EXERCISE INSTRUCTIONS:
Every entry is to be returned as it stands, apart from the pictures.

(DATA TO PROCESS)

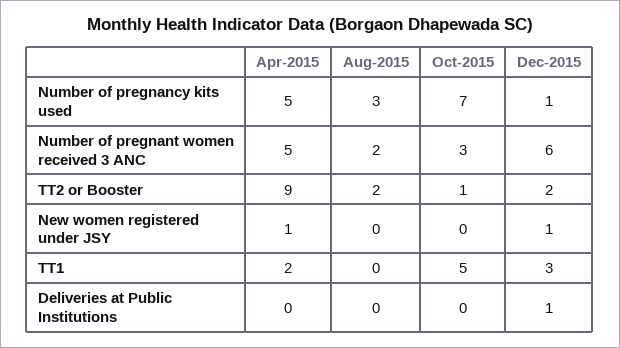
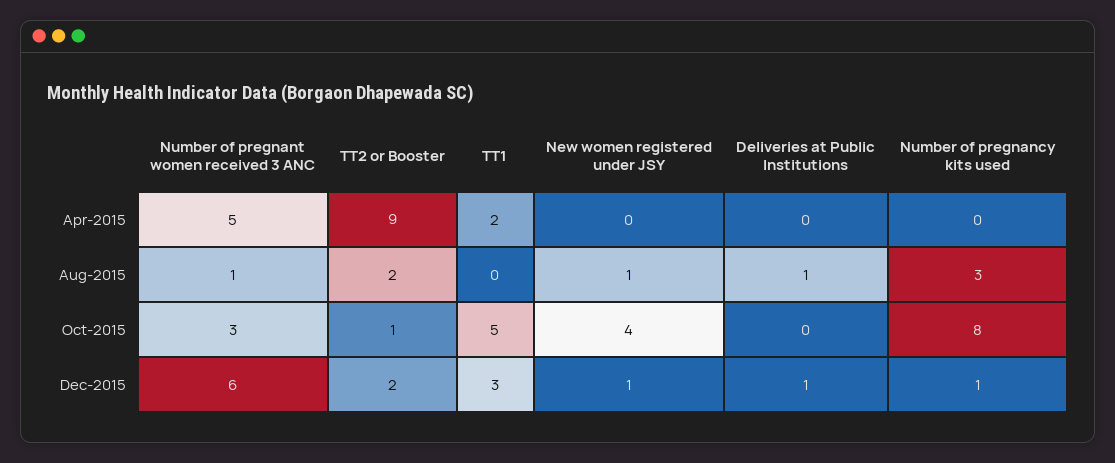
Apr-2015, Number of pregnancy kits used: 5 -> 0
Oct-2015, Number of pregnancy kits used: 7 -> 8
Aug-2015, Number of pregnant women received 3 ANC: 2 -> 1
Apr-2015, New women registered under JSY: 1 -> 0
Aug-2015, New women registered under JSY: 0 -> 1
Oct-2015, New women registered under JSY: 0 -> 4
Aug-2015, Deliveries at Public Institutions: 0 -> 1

(End DATA TO PROCESS)

REPLY TO THE EXERCISE:
Apr-2015, Number of pregnancy kits used: 5 -> 0
Oct-2015, Number of pregnancy kits used: 7 -> 8
Aug-2015, Number of pregnant women received 3 ANC: 2 -> 1
Apr-2015, New women registered under JSY: 1 -> 0
Aug-2015, New women registered under JSY: 0 -> 1
Oct-2015, New women registered under JSY: 0 -> 4
Aug-2015, Deliveries at Public Institutions: 0 -> 1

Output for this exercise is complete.